R. v. Boersma, [1994] 2 S.C.R. 488
Daniel Boersma and
Ronae William Nicols Appellants
v.
Her Majesty The Queen Respondent
Indexed as: R. v. Boersma
File No.: 23889.
1994: June 17.
Present: Sopinka, Gonthier, Cory, Iacobucci and Major JJ.
on appeal from the court of appeal for british columbia
Constitutional law ‑‑ Charter of Rights ‑‑ Unreasonable search and seizure ‑‑ Cultivation of marihuana ‑‑ Plants cultivated in plain sight on Crown land ‑‑ No reasonable expectation of privacy ‑‑ Accused not entitled to protection of s. 8 of Canadian Charter of Rights and Freedoms.
Statutes and Regulations Cited
Canadian Charter of Rights and Freedoms, s. 8.
APPEAL from a judgment of the British Columbia Court of Appeal (1993), 38 B.C.A.C. 310, 62 W.A.C. 310, allowing the Crown's appeal from the acquittals of the accused on charges of cultivating marihuana and ordering a new trial. Appeal dismissed.
Peter Jensen, for the appellants.
S. David Frankel, Q.C., for the respondent.

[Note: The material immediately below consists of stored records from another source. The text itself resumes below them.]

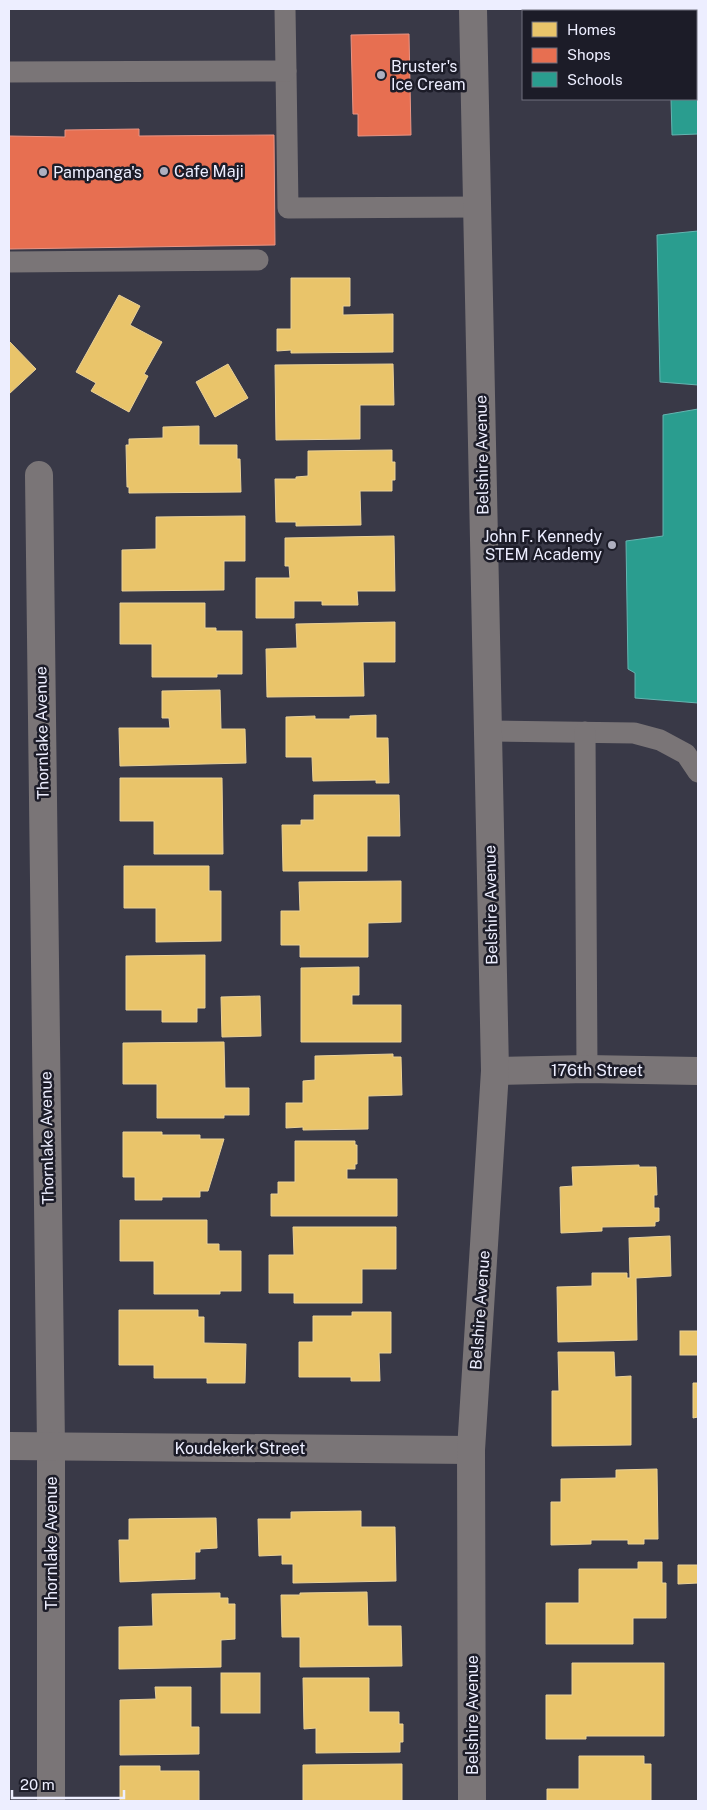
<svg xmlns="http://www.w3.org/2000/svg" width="707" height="1810" font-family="'Public Sans',sans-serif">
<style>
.homes{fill:#e9c46a;stroke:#ead197}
.shops{fill:#e76f51;stroke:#e99585}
.schools{fill:#2a9d8f;stroke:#64b5b1}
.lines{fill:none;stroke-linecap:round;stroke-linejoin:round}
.lane{stroke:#7a7577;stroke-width:21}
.street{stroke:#7a7577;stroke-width:28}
.poi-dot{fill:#aeafbf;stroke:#1c1c28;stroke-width:2}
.labels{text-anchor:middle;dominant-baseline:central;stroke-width:5;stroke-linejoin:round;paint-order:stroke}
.poi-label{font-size:16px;fill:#edeeff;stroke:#1c1c28;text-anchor:start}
.street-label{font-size:16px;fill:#edeeff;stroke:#1c1c28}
</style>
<rect width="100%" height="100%" fill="#393947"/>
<!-- homes -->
<g class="homes">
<polygon points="291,278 350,278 350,306 343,306 343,315 393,314 393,352 291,353 291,350 277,351 277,329 291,329"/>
<polygon points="119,295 140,306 130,325 162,342 144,374 148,376 129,412 91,391 96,383 76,372"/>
<polygon points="9,341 36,369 9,394"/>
<polygon points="228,364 248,398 215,417 196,382"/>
<polygon points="393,364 394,405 360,405 360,439 276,440 275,365"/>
<polygon points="199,426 199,445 237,445 237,459 240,459 241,492 129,493 129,487 127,487 126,445 129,445 129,439 163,438 163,427"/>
<polygon points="392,450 392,462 395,462 395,480 392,480 392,491 360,491 361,525 296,526 296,522 276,522 275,479 296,479 296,477 308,476 308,451"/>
<polygon points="245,516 245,561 224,561 224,590 122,591 122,550 156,549 156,517"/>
<polygon points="394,536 395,591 357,591 358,605 322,605 322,601 294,601 294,618 256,618 256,578 290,578 289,566 285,566 285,538"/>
<polygon points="120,603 205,603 205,628 216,628 216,631 242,631 242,674 217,674 217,677 152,677 152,644 120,644"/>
<polygon points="395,622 395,662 363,662 364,696 267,697 266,649 297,648 296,624"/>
<polygon points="220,690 221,729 245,729 246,763 120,766 119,728 170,728 169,718 162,718 162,691"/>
<polygon points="376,715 376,738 388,738 389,783 376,783 376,780 313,781 312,757 286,757 286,717 315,716 315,719 350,719 350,716"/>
<polygon points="120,778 222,778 223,854 154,854 154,821 120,821"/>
<polygon points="314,795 399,795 400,836 367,836 367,871 283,871 282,825 301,825 301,820 314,820"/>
<polygon points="124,866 209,866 209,891 221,891 221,941 156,942 156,908 124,908"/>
<polygon points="401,881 401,922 368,923 368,957 300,957 300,945 281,945 281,911 300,911 299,882"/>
<polygon points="205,955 205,1008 197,1008 197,1022 162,1022 162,1010 126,1010 126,956"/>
<polygon points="359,967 359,995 352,995 352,1005 401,1005 401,1042 301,1042 301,968"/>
<polygon points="260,996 261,1036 222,1037 221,997"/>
<polygon points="224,1042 225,1088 249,1088 249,1115 224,1115 224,1118 157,1118 157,1084 123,1084 123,1043"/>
<polygon points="393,1054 393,1057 401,1057 402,1095 368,1096 368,1129 303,1130 303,1127 286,1128 286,1103 303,1103 303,1081 315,1080 315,1056"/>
<polygon points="123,1132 162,1132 162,1135 200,1135 200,1139 224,1139 208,1191 200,1191 200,1197 162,1197 162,1200 135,1200 135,1177 123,1177"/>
<polygon points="295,1141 355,1141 355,1145 357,1145 357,1164 355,1164 355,1169 347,1169 347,1179 397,1179 397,1216 271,1216 271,1194 278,1194 278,1182 295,1182"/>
<polygon points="639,1165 639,1167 656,1167 657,1195 654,1195 654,1208 659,1208 659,1221 655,1222 655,1226 602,1227 602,1231 561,1233 560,1187 573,1186 572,1167"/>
<polygon points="120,1220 207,1220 207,1244 219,1244 219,1251 241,1251 241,1291 220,1291 220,1294 154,1294 154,1261 120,1261"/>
<polygon points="293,1227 396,1227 396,1269 362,1269 362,1303 294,1303 294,1293 269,1293 269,1255 294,1255"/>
<polygon points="670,1236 671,1276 636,1278 637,1340 558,1342 557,1287 592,1286 592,1273 627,1273 627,1278 630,1278 629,1238"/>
<polygon points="119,1310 198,1310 198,1317 204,1317 204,1343 246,1344 245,1383 207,1383 207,1378 154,1378 154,1365 119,1365"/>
<polygon points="352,1312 391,1312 391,1353 379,1353 380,1381 351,1381 351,1377 299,1377 299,1342 313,1342 313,1316 352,1316"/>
<rect x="680" y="1331" width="18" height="24"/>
<polygon points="558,1352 614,1352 615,1377 631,1376 631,1445 552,1446 552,1391 559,1391"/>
<polygon points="693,1383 698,1383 698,1417 693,1418"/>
<polygon points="657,1469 658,1539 644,1539 644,1544 628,1544 628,1540 591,1540 591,1544 551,1545 551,1502 561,1502 561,1479 616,1478 616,1470"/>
<polygon points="361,1511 361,1527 395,1527 396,1581 293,1583 293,1564 282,1564 282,1555 259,1556 258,1519 291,1519 291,1512"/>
<polygon points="216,1518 217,1548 200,1549 200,1552 195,1552 195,1579 120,1582 119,1540 129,1540 129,1519"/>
<polygon points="638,1562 662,1562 662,1583 666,1583 666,1618 633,1618 633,1644 546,1644 546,1603 579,1603 579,1569 638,1569"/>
<polygon points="678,1565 698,1565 698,1583 678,1584"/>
<polygon points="367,1592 368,1626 401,1626 402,1666 300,1667 300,1637 282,1637 281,1595 300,1595 300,1593"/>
<polygon points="220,1593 220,1598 228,1598 228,1604 235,1604 235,1639 221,1640 221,1667 119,1669 119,1627 153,1626 152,1594"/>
<polygon points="572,1663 664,1663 664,1736 586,1736 586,1739 546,1739 546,1695 572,1695"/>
<rect x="221" y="1673" width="39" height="40"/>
<polygon points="303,1678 369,1678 369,1712 399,1712 399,1724 403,1724 403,1742 400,1742 400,1752 316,1753 316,1728 304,1729"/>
<polygon points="155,1687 191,1687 191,1727 199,1727 199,1754 120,1755 120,1700 156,1699"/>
<polygon points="579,1756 644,1756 644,1764 651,1764 651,1801 654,1801 547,1801 547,1789 579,1789"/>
<polygon points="402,1764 402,1801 303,1801 303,1765"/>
<polygon points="120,1766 160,1766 160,1771 199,1771 199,1801 120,1801"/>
</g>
<!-- shops -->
<g class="shops">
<polygon points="409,34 411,135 358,136 358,114 353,114 351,35"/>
<polygon points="139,129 139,136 274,135 275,245 9,249 9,136 65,137 65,130"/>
</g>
<!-- schools -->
<g class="schools">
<polygon points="696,72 698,72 698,134 672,135 671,99 696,99"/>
<polygon points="698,231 698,385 660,382 657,235"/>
<polygon points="698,409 698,703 635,698 635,673 628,669 626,541 663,536 663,415"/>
</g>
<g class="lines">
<!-- lane -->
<g class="lane">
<polyline points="286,71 288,208 477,207"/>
<polyline points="9,72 286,71 285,9"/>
<polyline points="9,262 258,260"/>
<polyline points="488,731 634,733 660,740 686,754 698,772"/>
<polyline points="585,732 587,1069"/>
</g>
<!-- street -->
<g class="street">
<polyline points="39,475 51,1447 51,1801"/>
<polyline points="495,1071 587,1069 698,1071"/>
<polyline points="9,1446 471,1450"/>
<polyline points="472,1801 471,1450 495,1071 473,9"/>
</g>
</g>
<!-- markers -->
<g class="poi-dot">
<circle cx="381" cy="75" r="5"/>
<circle cx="164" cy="171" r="5"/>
<circle cx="43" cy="172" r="5"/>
<circle cx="612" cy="545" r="5"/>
</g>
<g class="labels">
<!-- poi labels -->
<g class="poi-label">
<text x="391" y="66">Bruster's<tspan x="391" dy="18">Ice Cream</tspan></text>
<text x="174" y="171">Cafe Maji</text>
<text x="53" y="172">Pampanga's</text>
<text x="602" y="536" text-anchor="end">John F. Kennedy<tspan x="602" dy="18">STEM Academy</tspan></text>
</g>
<!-- street labels -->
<g class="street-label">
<text transform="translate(482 455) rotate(-91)">Belshire Avenue</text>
<text transform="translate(42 733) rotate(-91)">Thornlake Avenue</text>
<text transform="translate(491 905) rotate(-91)">Belshire Avenue</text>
<text x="597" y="1070">176th Street</text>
<text transform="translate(47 1138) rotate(-91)">Thornlake Avenue</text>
<text transform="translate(480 1310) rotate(-86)">Belshire Avenue</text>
<text x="240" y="1448">Koudekerk Street</text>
<text transform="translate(51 1543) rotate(-90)">Thornlake Avenue</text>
<text transform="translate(472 1715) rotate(-90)">Belshire Avenue</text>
</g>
</g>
<!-- border -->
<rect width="707" height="1810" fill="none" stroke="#edeeff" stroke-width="20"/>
<!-- legend -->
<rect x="522" y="10" width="175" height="90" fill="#1c1c28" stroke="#70707e"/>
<rect x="532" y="22" width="25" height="15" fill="#e9c46a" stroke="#70707e"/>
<text x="567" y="35" font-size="15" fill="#edeeff">Homes</text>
<rect x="532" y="48" width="25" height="15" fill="#e76f51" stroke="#70707e"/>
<text x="567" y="60" font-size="15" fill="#edeeff">Shops</text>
<rect x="532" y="72" width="25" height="15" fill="#2a9d8f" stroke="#70707e"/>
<text x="567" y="85" font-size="15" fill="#edeeff">Schools</text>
<!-- scale -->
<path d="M12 1790v8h112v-8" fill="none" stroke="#edeeff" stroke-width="2.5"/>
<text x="20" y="1790" font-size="15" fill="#edeeff" stroke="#1c1c28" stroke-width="4" paint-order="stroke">20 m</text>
</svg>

The judgment of the Court was delivered orally by
Iacobucci J. ‑‑ This appeal comes to us as of right. The appellants were charged with the possession and cultivation of marihuana on what was Crown land. The plants were being cultivated in plain sight and were observed by police officers walking by on a dirt road. In these circumstances, we agree with Lambert J.A. of the British Columbia Court of Appeal that the appellants had no reasonable expectation of privacy with respect to the area on which marihuana was being cultivated and were thus not entitled to the protection of s. 8 of the Canadian Charter of Rights and Freedoms. Accordingly the appeal is dismissed.
Judgment accordingly.
Solicitor for the appellants: Peter Jensen, Kamloops.
Solicitor for the respondent: John C. Tait, Ottawa.